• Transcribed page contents
▶
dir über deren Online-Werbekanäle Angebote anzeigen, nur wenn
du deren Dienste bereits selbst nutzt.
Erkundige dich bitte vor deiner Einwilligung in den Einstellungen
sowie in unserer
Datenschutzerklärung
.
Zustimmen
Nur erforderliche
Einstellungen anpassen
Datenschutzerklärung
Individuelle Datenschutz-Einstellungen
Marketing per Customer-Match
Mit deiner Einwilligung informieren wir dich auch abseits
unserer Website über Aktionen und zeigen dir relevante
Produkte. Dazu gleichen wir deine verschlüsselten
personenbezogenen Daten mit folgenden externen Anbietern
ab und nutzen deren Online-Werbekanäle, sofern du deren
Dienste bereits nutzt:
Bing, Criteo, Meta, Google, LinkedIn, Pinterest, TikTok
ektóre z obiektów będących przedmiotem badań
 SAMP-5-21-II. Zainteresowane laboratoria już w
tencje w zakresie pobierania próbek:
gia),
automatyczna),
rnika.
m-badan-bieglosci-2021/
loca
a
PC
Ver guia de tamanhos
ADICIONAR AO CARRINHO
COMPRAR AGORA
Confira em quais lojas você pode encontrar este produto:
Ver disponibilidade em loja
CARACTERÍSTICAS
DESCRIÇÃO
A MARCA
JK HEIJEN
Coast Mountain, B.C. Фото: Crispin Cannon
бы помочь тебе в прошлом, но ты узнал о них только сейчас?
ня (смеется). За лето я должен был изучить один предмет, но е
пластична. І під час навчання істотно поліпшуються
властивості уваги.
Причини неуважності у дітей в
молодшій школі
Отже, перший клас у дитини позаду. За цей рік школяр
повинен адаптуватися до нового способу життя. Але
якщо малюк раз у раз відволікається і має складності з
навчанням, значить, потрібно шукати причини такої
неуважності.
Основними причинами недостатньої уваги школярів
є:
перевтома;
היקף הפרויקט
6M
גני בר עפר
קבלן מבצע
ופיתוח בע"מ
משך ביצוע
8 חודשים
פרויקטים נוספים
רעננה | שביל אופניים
◀
• Try it
From the line containing "m-badan-bieglosci-2021/" through the last line of the records above, reproduce every line exactly.

• Completed exercise
m-badan-bieglosci-2021/
loca
a
PC
Ver guia de tamanhos
ADICIONAR AO CARRINHO
COMPRAR AGORA
Confira em quais lojas você pode encontrar este produto:
Ver disponibilidade em loja
CARACTERÍSTICAS
DESCRIÇÃO
A MARCA
JK HEIJEN
Coast Mountain, B.C. Фото: Crispin Cannon
бы помочь тебе в прошлом, но ты узнал о них только сейчас?
ня (смеется). За лето я должен был изучить один предмет, но е
пластична. І під час навчання істотно поліпшуються
властивості уваги.
Причини неуважності у дітей в
молодшій школі
Отже, перший клас у дитини позаду. За цей рік школяр
повинен адаптуватися до нового способу життя. Але
якщо малюк раз у раз відволікається і має складності з
навчанням, значить, потрібно шукати причини такої
неуважності.
Основними причинами недостатньої уваги школярів
є:
перевтома;
היקף הפרויקט
6M
גני בר עפר
קבלן מבצע
ופיתוח בע"מ
משך ביצוע
8 חודשים
פרויקטים נוספים
רעננה | שביל אופניים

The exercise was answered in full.